米穀安定供給確保支援機構は4日、向こう3カ月のコメ価格の見通しに関する5月の指数が、前月より5ポイント低い23になったと発表した。節目となる50を8カ月連続で下回り、市場では先安観が一段と強まっている。
在庫余剰感が価格を押し下げ
コメの民間在庫には余剰感があり、新米が市場に出回る前に値下げして売り切ろうとする動きが顕著になっている。この傾向が指数の低下に拍車をかけた形だ。
調査方法と指数の仕組み
同機構は全国の生産者、卸売業者、小売業者を対象に調査を実施し、指数を算定している。価格が「安くなる」や「やや安くなる」との回答が過半数を占めると、指数は50を下回る仕組みだ。
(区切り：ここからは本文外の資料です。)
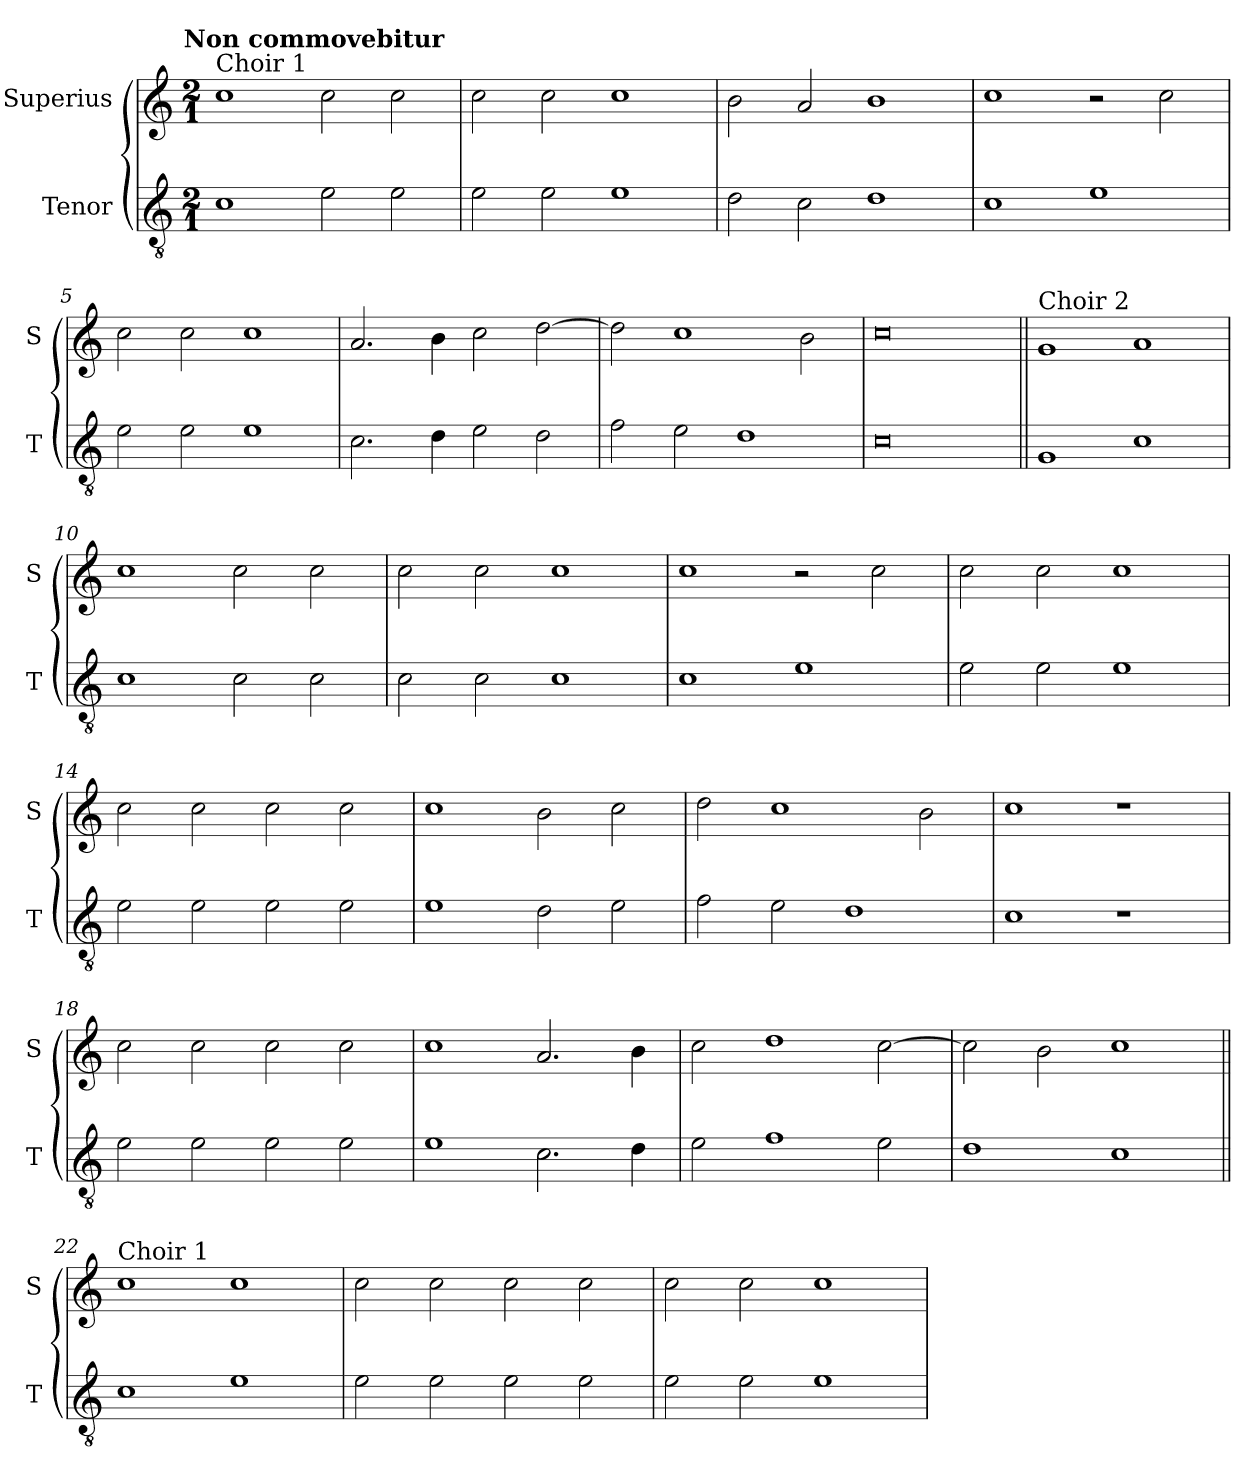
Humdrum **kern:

**kern	**kern
*part2	*part1
*staff2	*staff1
*I"Tenor	*I"Superius
*I'T	*I'S
*clefGv2	*clefG2
*k[]	*k[]
!!LO:TX:omd:t=Non commovebitur
*M2/1	*M2/1
=1	=1
!	!LO:TX:a:t=Choir 1
1c	1cc
2e\	2cc\
2e\	2cc\
=2	=2
2e\	2cc\
2e\	2cc\
1e	1cc
=3	=3
2d\	2b\
2c\	2a/
1d	1b
=4	=4
1c	1cc
1e	2r
.	2cc\
=5	=5
2e\	2cc\
2e\	2cc\
1e	1cc
=6	=6
2.c\	2.a/
4d\	4b\
2e\	2cc\
2d\	[2dd\
=7	=7
2f\	2dd\]
2e\	1cc
1d	.
.	2b\
=8	=8
0c	0cc
=9||	=9||
!	!LO:TX:a:t=Choir 2
1G	1g
1c	1a
=10	=10
1c	1cc
2c\	2cc\
2c\	2cc\
=11	=11
2c\	2cc\
2c\	2cc\
1c	1cc
=12	=12
1c	1cc
1e	2r
.	2cc\
=13	=13
2e\	2cc\
2e\	2cc\
1e	1cc
=14	=14
2e\	2cc\
2e\	2cc\
2e\	2cc\
2e\	2cc\
=15	=15
1e	1cc
2d\	2b\
2e\	2cc\
=16	=16
2f\	2dd\
2e\	1cc
1d	.
.	2b\
=17	=17
1c	1cc
1r	1r
=18	=18
2e\	2cc\
2e\	2cc\
2e\	2cc\
2e\	2cc\
=19	=19
1e	1cc
2.c\	2.a/
4d\	4b\
=20	=20
2e\	2cc\
1f	1dd
2e\	[2cc\
=21	=21
1d	2cc\]
.	2b\
1c	1cc
=22||	=22||
!	!LO:TX:a:t=Choir 1
1c	1cc
1e	1cc
=23	=23
2e\	2cc\
2e\	2cc\
2e\	2cc\
2e\	2cc\
=24	=24
2e\	2cc\
2e\	2cc\
1e	1cc
=	=
*-	*-
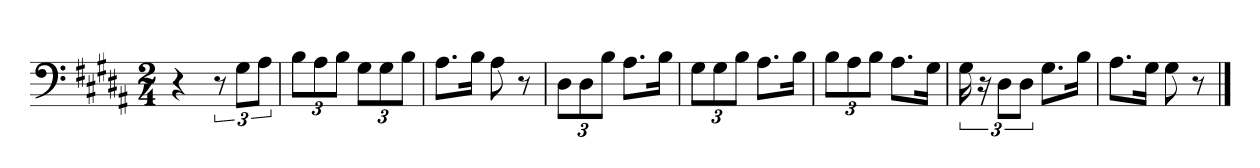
**kern
*part1
*staff1
*clefF4
*k[f#c#g#d#a#]
*M2/4
=1
4r
12r
12G#\L
12A#\J
=2
12B\L
12A#\
12B\J
12G#\L
12G#\
12B\J
=3
8.A#\L
16B\Jk
8A#\
8r
=4
12D#\L
12D#\
12B\J
8.A#\L
16B\Jk
=5
12G#\L
12G#\
12B\J
8.A#\L
16B\Jk
=6
12B\L
12A#\
12B\J
8.A#\L
16G#\Jk
=7
24G#\
24r
12D#\L
12D#\J
8.G#\L
16B\Jk
=8
8.A#\L
16G#\Jk
8G#\
8r
==
*-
5月の指数は23と、昨年から続く低水準を維持している。
需給動向も緩みを示す
向こう3カ月のコメ需給動向に関する指数は、前月から2ポイント減の19となった。需給は「緩む」との見方が多く、供給過剰感が依然として強いことを示している。
この結果を受け、市場関係者の間では「在庫調整が進むまで価格の回復は難しい」との声が聞かれる。今後の新米の動向や需給バランスの変化が注目される。